::: Data excerpts
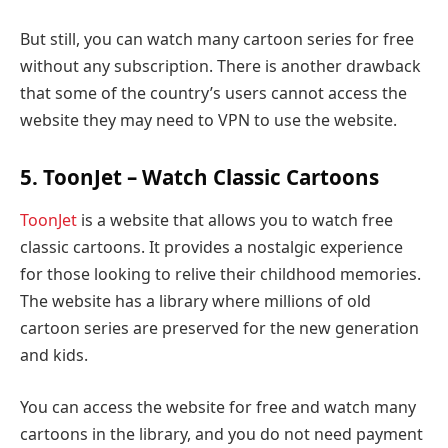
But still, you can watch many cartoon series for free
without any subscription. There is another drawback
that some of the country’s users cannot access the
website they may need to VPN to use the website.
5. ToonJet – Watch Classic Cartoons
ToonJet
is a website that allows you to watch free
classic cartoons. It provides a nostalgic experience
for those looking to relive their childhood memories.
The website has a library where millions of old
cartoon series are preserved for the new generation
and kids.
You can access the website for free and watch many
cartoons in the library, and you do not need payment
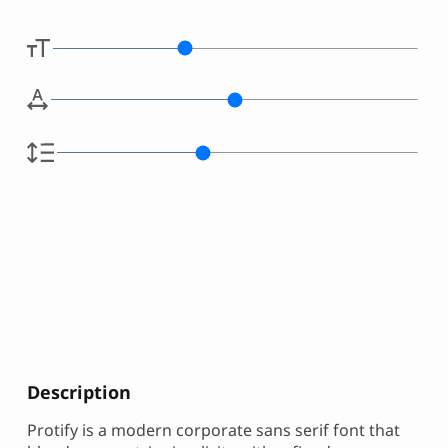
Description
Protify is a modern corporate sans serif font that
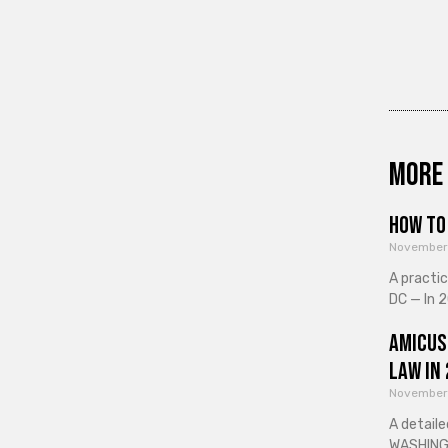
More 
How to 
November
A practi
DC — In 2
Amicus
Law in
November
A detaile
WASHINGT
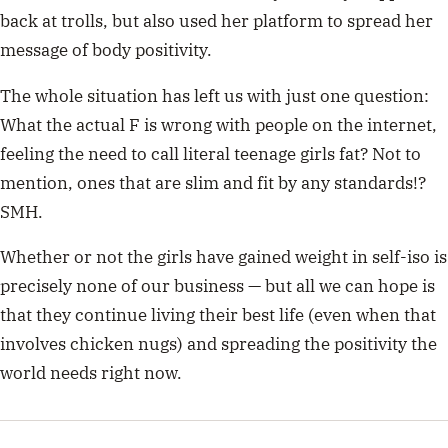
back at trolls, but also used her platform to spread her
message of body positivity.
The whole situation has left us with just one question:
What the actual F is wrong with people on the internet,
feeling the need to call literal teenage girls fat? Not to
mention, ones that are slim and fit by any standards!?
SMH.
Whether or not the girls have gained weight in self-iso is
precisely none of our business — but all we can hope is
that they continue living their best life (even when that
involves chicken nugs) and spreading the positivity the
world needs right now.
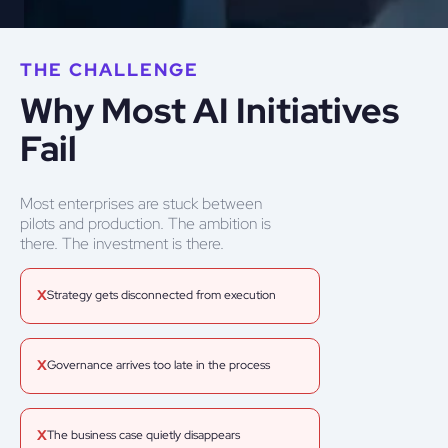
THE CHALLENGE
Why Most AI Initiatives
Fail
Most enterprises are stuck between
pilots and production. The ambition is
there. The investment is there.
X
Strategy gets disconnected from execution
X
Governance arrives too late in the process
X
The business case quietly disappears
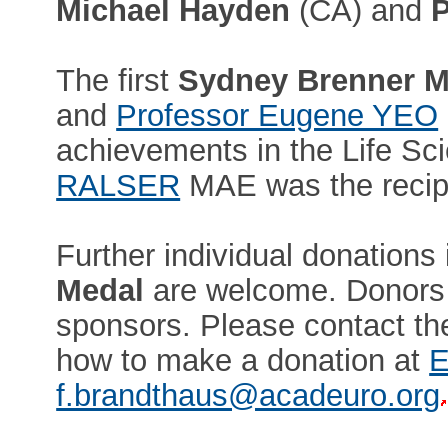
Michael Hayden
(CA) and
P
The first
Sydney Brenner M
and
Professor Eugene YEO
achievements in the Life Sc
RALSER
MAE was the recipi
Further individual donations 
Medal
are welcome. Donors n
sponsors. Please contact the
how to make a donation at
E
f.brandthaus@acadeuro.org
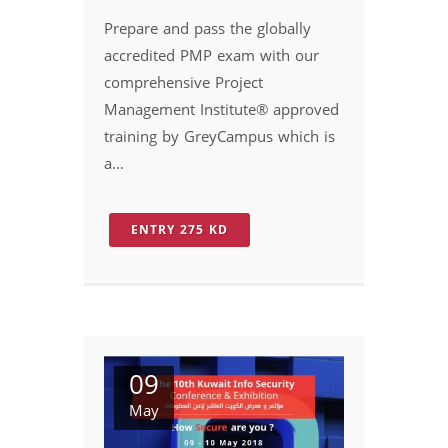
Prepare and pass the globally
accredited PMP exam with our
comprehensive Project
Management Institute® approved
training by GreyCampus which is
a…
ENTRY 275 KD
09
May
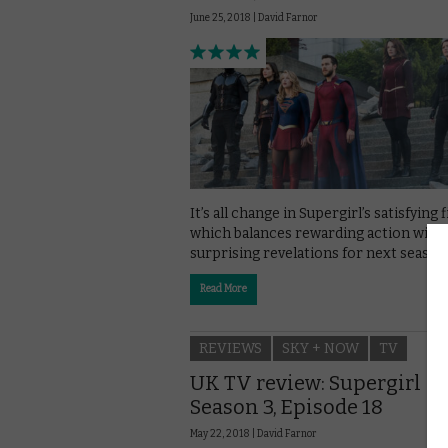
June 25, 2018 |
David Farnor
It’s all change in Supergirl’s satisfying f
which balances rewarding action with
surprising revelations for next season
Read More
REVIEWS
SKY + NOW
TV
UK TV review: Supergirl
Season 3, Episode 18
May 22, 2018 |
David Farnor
::::::
What needs to be done. Print every entry exactly; omit the pictures.

Result of the task.
But still, you can watch many cartoon series for free
without any subscription. There is another drawback
that some of the country’s users cannot access the
website they may need to VPN to use the website.
5. ToonJet – Watch Classic Cartoons
ToonJet
is a website that allows you to watch free
classic cartoons. It provides a nostalgic experience
for those looking to relive their childhood memories.
The website has a library where millions of old
cartoon series are preserved for the new generation
and kids.
You can access the website for free and watch many
cartoons in the library, and you do not need payment
Description
Protify is a modern corporate sans serif font that
More 
How to 
November
A practi
DC — In 2
Amicus
Law in
November
A detaile
WASHINGT
back at trolls, but also used her platform to spread her
message of body positivity.
The whole situation has left us with just one question:
What the actual F is wrong with people on the internet,
feeling the need to call literal teenage girls fat? Not to
mention, ones that are slim and fit by any standards!?
SMH.
Whether or not the girls have gained weight in self-iso is
precisely none of our business — but all we can hope is
that they continue living their best life (even when that
involves chicken nugs) and spreading the positivity the
world needs right now.
THE CHALLENGE
Why Most AI Initiatives
Fail
Most enterprises are stuck between
pilots and production. The ambition is
there. The investment is there.
X
Strategy gets disconnected from execution
X
Governance arrives too late in the process
X
The business case quietly disappears
Michael Hayden
(CA) and
P
The first
Sydney Brenner M
and
Professor Eugene YEO
achievements in the Life Sc
RALSER
MAE was the recipi
Further individual donations 
Medal
are welcome. Donors n
sponsors. Please contact the
how to make a donation at
E
f.brandthaus@acadeuro.org
Prepare and pass the globally
accredited PMP exam with our
comprehensive Project
Management Institute® approved
training by GreyCampus which is
a…
ENTRY 275 KD
09
May
June 25, 2018 |
David Farnor
It’s all change in Supergirl’s satisfying f
which balances rewarding action with
surprising revelations for next season
Read More
REVIEWS
SKY + NOW
TV
UK TV review: Supergirl
Season 3, Episode 18
May 22, 2018 |
David Farnor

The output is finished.